● Task details
Nothing but an exact copy is wanted here: the line with "boules de séchage ?" and all the lines that follow it in the entries below.

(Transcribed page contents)

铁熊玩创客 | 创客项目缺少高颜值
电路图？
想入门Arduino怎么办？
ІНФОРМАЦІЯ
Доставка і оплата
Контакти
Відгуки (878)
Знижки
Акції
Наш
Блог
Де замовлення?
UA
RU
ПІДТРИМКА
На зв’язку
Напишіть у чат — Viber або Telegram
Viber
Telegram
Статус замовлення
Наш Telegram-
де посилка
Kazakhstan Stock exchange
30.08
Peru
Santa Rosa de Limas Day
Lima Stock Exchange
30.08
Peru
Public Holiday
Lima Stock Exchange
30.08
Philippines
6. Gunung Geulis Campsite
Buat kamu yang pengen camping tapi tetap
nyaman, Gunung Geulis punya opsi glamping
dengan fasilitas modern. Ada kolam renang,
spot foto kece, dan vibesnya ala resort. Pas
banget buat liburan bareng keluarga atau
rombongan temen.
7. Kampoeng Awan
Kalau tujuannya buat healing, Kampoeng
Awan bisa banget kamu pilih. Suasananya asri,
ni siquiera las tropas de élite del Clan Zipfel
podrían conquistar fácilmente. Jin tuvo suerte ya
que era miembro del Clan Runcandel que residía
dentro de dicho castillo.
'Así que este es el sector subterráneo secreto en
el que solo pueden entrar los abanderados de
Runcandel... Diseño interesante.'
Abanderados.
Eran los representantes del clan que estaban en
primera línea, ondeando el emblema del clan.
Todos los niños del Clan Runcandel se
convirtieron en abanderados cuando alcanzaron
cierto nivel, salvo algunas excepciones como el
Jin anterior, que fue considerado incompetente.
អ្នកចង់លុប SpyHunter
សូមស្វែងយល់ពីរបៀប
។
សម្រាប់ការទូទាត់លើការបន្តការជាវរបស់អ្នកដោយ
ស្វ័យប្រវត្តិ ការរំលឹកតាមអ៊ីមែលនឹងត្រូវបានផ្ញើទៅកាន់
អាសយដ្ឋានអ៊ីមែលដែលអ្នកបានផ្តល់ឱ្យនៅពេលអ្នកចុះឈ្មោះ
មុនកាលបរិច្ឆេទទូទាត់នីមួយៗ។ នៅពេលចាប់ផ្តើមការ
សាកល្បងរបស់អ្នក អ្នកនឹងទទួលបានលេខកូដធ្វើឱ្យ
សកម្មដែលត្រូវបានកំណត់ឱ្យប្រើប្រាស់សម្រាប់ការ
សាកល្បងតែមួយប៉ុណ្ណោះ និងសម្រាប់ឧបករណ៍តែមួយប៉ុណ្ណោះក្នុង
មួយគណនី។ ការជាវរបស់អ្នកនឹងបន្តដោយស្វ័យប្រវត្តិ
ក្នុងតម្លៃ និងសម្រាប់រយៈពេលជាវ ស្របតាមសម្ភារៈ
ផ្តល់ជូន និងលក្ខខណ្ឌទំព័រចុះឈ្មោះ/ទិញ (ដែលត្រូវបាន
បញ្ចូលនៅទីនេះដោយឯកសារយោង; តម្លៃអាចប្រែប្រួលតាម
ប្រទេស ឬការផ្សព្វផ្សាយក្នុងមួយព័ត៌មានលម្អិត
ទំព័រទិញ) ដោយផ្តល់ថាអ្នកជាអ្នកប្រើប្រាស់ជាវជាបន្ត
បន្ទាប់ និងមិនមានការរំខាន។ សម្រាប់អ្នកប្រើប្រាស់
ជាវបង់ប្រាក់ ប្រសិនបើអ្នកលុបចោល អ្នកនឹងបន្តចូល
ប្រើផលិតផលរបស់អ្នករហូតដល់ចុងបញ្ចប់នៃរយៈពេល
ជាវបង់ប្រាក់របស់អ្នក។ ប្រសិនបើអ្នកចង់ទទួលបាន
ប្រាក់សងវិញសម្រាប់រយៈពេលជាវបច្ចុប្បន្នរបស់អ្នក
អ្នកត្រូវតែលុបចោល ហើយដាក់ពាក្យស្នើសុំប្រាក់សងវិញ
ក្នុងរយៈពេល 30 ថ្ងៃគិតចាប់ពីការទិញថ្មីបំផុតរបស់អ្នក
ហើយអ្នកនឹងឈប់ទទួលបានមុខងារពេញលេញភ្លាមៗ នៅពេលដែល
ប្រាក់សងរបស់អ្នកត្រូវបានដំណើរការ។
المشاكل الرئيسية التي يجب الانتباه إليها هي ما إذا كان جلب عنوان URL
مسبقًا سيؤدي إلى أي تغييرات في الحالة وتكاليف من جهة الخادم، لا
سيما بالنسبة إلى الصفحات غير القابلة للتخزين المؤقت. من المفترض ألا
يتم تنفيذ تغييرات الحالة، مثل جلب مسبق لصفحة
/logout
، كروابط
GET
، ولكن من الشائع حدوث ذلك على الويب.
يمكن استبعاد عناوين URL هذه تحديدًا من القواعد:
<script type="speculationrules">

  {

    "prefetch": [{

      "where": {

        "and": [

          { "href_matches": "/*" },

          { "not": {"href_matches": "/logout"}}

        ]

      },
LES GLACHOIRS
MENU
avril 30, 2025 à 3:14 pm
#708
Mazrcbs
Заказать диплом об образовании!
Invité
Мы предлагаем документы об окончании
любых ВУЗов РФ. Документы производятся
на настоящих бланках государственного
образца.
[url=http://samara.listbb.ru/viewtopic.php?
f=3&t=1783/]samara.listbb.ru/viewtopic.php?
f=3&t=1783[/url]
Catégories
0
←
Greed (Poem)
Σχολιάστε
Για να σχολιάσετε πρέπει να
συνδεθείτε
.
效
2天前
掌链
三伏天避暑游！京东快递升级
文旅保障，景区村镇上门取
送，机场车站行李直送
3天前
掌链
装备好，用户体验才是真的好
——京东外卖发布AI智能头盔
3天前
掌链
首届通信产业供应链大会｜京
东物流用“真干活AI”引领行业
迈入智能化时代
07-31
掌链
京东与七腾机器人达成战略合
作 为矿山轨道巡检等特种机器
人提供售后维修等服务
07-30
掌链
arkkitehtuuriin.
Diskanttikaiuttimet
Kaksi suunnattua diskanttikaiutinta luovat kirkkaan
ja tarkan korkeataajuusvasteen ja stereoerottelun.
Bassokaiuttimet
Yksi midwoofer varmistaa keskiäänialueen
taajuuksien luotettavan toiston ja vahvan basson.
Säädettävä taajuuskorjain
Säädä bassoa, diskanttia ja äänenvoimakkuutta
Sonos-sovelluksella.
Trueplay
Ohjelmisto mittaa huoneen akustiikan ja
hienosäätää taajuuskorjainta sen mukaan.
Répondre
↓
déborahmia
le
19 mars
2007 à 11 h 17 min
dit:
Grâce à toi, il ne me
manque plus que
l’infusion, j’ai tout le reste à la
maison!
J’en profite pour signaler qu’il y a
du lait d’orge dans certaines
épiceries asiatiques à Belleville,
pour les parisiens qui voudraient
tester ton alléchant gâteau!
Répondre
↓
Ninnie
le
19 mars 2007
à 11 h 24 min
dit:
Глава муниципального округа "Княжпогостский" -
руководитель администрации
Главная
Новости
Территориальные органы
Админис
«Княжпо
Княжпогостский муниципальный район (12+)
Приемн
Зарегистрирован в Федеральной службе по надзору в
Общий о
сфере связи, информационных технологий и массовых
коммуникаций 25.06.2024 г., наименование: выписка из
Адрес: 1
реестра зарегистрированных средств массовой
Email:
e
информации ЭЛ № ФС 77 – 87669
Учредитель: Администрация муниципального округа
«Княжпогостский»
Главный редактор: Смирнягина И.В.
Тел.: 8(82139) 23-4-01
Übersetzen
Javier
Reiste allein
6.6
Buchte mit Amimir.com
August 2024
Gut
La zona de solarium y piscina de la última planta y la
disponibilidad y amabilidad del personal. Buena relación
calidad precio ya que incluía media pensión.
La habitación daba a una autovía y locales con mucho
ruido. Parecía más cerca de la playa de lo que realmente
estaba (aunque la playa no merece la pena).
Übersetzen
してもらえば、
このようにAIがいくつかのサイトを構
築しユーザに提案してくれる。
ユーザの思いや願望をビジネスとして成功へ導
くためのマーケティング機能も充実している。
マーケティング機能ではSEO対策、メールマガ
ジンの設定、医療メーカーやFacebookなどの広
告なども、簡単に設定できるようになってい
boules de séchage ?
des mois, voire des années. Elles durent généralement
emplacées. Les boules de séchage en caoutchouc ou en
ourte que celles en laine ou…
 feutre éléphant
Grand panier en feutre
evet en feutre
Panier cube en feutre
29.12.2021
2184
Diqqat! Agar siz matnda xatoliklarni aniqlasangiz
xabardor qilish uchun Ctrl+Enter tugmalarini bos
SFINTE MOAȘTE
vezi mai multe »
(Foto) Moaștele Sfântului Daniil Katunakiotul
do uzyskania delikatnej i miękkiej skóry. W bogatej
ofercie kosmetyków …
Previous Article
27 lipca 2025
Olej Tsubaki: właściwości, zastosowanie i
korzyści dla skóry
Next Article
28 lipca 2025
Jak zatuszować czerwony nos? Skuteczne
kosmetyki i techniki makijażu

● Task solution
boules de séchage ?
des mois, voire des années. Elles durent généralement
emplacées. Les boules de séchage en caoutchouc ou en
ourte que celles en laine ou…
 feutre éléphant
Grand panier en feutre
evet en feutre
Panier cube en feutre
29.12.2021
2184
Diqqat! Agar siz matnda xatoliklarni aniqlasangiz
xabardor qilish uchun Ctrl+Enter tugmalarini bos
SFINTE MOAȘTE
vezi mai multe »
(Foto) Moaștele Sfântului Daniil Katunakiotul
do uzyskania delikatnej i miękkiej skóry. W bogatej
ofercie kosmetyków …
Previous Article
27 lipca 2025
Olej Tsubaki: właściwości, zastosowanie i
korzyści dla skóry
Next Article
28 lipca 2025
Jak zatuszować czerwony nos? Skuteczne
kosmetyki i techniki makijażu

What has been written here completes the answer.